Joining forces

The Canadian Conference of Judicial Mediation (CCMJ) was founded in November 2008 in Montreal, Quebec, to promote judicial mediation: a method of resolving judicial litigation that allows traditional justice to be enriched with a powerful instrument designed to facilitate access to justice and ensure global management of files. Judicial mediation constitutes a form of justice that benefits all parties.

Judicial mediation calls upon two innovative principles of justice:

  • Responsibility of parties with respect to their conflict
  • Empowerment of parties

In 2014, the CCMJ joined forces with the Canadian Institute for the Administration of Justice (CIAJ) to promote mediation in justice. The CIAJ will now pursue the objectives the CCMJ was created for.

In Canada, judicial mediation found its ways of expression in all areas of the law.

In Canada, judges, law officers as well as public and private mediators work towards solving disputes pending before the courts.

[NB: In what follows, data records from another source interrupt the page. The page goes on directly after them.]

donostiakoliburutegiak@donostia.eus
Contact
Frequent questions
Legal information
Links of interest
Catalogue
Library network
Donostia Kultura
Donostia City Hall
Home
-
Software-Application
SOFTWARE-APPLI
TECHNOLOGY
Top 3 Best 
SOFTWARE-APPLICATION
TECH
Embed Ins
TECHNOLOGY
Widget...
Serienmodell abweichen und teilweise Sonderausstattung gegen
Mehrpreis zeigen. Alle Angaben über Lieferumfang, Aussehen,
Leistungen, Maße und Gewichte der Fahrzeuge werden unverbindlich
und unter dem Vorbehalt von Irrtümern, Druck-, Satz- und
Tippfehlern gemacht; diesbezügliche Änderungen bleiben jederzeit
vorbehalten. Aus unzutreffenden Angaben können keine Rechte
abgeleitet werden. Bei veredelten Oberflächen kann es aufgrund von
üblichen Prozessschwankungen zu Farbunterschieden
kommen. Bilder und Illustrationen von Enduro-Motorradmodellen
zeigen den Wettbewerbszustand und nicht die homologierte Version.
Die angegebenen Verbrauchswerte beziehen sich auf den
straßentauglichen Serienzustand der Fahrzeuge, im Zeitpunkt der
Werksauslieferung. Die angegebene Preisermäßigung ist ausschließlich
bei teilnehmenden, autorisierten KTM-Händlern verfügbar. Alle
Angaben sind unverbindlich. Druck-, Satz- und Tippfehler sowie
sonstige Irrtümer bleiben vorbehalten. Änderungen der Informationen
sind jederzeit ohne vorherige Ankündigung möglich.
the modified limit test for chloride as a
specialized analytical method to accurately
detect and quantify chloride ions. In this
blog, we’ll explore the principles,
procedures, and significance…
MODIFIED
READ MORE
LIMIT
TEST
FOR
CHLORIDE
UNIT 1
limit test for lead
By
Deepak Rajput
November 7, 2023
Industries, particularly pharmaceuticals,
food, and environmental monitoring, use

Judicial mediation is a system of resolution of judicial litigation which allows traditional justice to enrich itself with a powerful instrument designed to favor access to justice and to ensure a global management of files. Judicial mediation means the work of consensual resolution of litigation carried out by judges, adjudicators and the persons who exercise the functions of mediator, conciliator or facilitator in a judicial institution or at the request of a judicial institution, while they have judicial seizin of a suit. Through judicial mediation, the parties, with the assistance of a mediator, attempt to settle their suit while respecting law and public order. Two innovative principles of justice are promoted by mediation: the responsibility of the parties with respect to their conflict and their empowerment. Judicial mediation constitutes a new form of justice which benefits all parties by raising the credibility of judicial institutions and the justice offered by them.

The CIAJ favors the emergence and the implementation of judicial mediation. It gives assistance with respect to the implementation and development of new systems of judicial mediation and provides cutting edge education based on theoretical and empirical knowledge.

The CIAJ makes possible the exchange of knowledge and experiences in all provinces and territories in order to harmonize practices and to better know each other. All this for the purpose of developing mediation into efficient vehicle for the resolution of dispute within the Canadian judicial system.